Em verdade eu prefiro as perspectivas sobre o parto que são mais complexas, mais obscuras e menos debatidas e sobre as quais pouco se fala, em especial no que diz respeito à atenção ao parto como evento da sexualidade. Entretanto, tocar nesse ponto é arriscado e perigoso. Vivemos em uma sociedade de cancelamentos onde as ideias sucumbem à interpretação que se pode fazer delas, e onde a verdade é menos importante do que a aceitação e o reconhecimento das nossas “personas sociais”. Fugir de certos maniqueísmos é tarefa complexa, e seria um risco muito grande tratar desse tema para um grupo tão heterogêneo.
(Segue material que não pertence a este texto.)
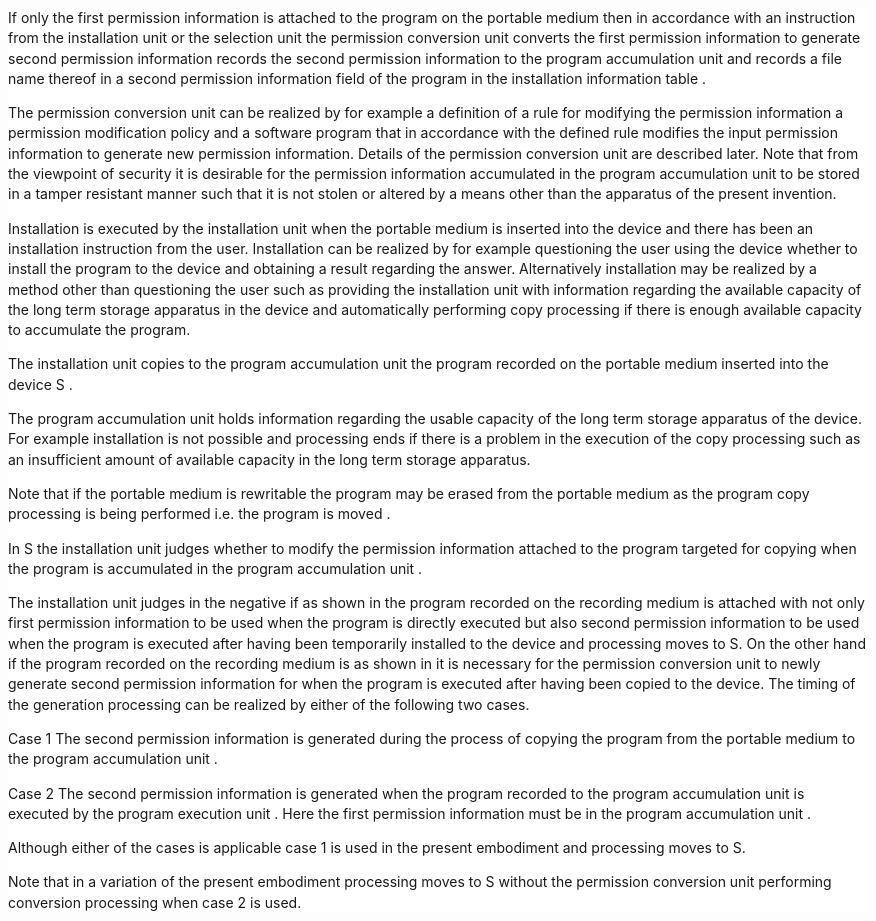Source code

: If only the first permission information is attached to the program on the portable medium then in accordance with an instruction from the installation unit or the selection unit the permission conversion unit converts the first permission information to generate second permission information records the second permission information to the program accumulation unit and records a file name thereof in a second permission information field of the program in the installation information table .

The permission conversion unit can be realized by for example a definition of a rule for modifying the permission information a permission modification policy and a software program that in accordance with the defined rule modifies the input permission information to generate new permission information. Details of the permission conversion unit are described later. Note that from the viewpoint of security it is desirable for the permission information accumulated in the program accumulation unit to be stored in a tamper resistant manner such that it is not stolen or altered by a means other than the apparatus of the present invention.

Installation is executed by the installation unit when the portable medium is inserted into the device and there has been an installation instruction from the user. Installation can be realized by for example questioning the user using the device whether to install the program to the device and obtaining a result regarding the answer. Alternatively installation may be realized by a method other than questioning the user such as providing the installation unit with information regarding the available capacity of the long term storage apparatus in the device and automatically performing copy processing if there is enough available capacity to accumulate the program.

The installation unit copies to the program accumulation unit the program recorded on the portable medium inserted into the device S .

The program accumulation unit holds information regarding the usable capacity of the long term storage apparatus of the device. For example installation is not possible and processing ends if there is a problem in the execution of the copy processing such as an insufficient amount of available capacity in the long term storage apparatus.

Note that if the portable medium is rewritable the program may be erased from the portable medium as the program copy processing is being performed i.e. the program is moved .

In S the installation unit judges whether to modify the permission information attached to the program targeted for copying when the program is accumulated in the program accumulation unit .

The installation unit judges in the negative if as shown in the program recorded on the recording medium is attached with not only first permission information to be used when the program is directly executed but also second permission information to be used when the program is executed after having been temporarily installed to the device and processing moves to S. On the other hand if the program recorded on the recording medium is as shown in it is necessary for the permission conversion unit to newly generate second permission information for when the program is executed after having been copied to the device. The timing of the generation processing can be realized by either of the following two cases.

 Case 1 The second permission information is generated during the process of copying the program from the portable medium to the program accumulation unit .

 Case 2 The second permission information is generated when the program recorded to the program accumulation unit is executed by the program execution unit . Here the first permission information must be in the program accumulation unit .

Although either of the cases is applicable case 1 is used in the present embodiment and processing moves to S.

Note that in a variation of the present embodiment processing moves to S without the permission conversion unit performing conversion processing when case 2 is used.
Nas perguntas que se seguiram à sua exposição chamou minha atenção algo que vi repetidas vezes quando tratei publicamente deste tema. Percebi que, o que muitas mulheres chamam de “violência obstétrica” é, na verdade, tão somente a ponta de um imenso iceberg, uma fração menor do que seja a violência que ocorre no parto. A maioria das mulheres (e também seus parceiros) aponta como violência apenas aquilo se que tornou visível e palpável, a parte que ultrapassa a linha das ondas e emerge do oceano como barbárie. Da mesma forma, a violência do encarceramento obsceno das sociedades capitalistas aparece sob a forma de desumanidade, tortura e morte, para só então ser condenada. Parece que a nós somente quando a brutalidade estrutural e ideológica submersa se torna evidente pelo exagero de um processo – que já é violento por natureza – temos a possibilidade de denunciar sua existência.

Ainda espero das jovens ativistas uma definição mais clara, concisa e firme do que seja “parto humanizado”. Parece faltar uma percepção mais elaborada, que fuja da ideia de “parto gentil”, “parto delicado”, “parto adequado”, “obediência às evidências científicas”, que são elementos importantes deste processo, mas que não contemplam o cerne da definição, o qual está visceralmente ligado à ideia de “garantia de protagonismo” às mulheres. Precisamos falar mais sobre a história desse movimento social, debater seus pilares de sustentação e entender que esta proposta surgiu muito recentemente como uma contraposição ao modelo tecnocrático hegemônico, que despersonaliza e objetualiza as gestantes, uma condição que se fortaleceu pela dominação do paradigma biomédico estabelecido de forma marcante a partir do século XX.

Na palestra da jovem professora ela elogiou as Casas de Parto e deixou claro para todos a importância das enfermeiras como cuidadoras primordiais do parto, o que é muito bom. Para além disso, eu me surpreendi com as perguntas feitas pelos estudantes a ela, o que sugeriu que ela poderia ter ido mais fundo nas definições, contradições e dificuldades no combate à violência obstétrica. Talvez ela tenha subestimado mais do que devia a capacidade de crítica dos alunos presentes à sua palestra.

Saber que esse tema toma a Internet hoje em dia me oferece a esperança de que estivemos fazendo certo em denunciar um modelo anacrônico de atenção ao parto e de mostrar que há perspectivas mais humanas e dignas de trazer as pessoas ao mundo.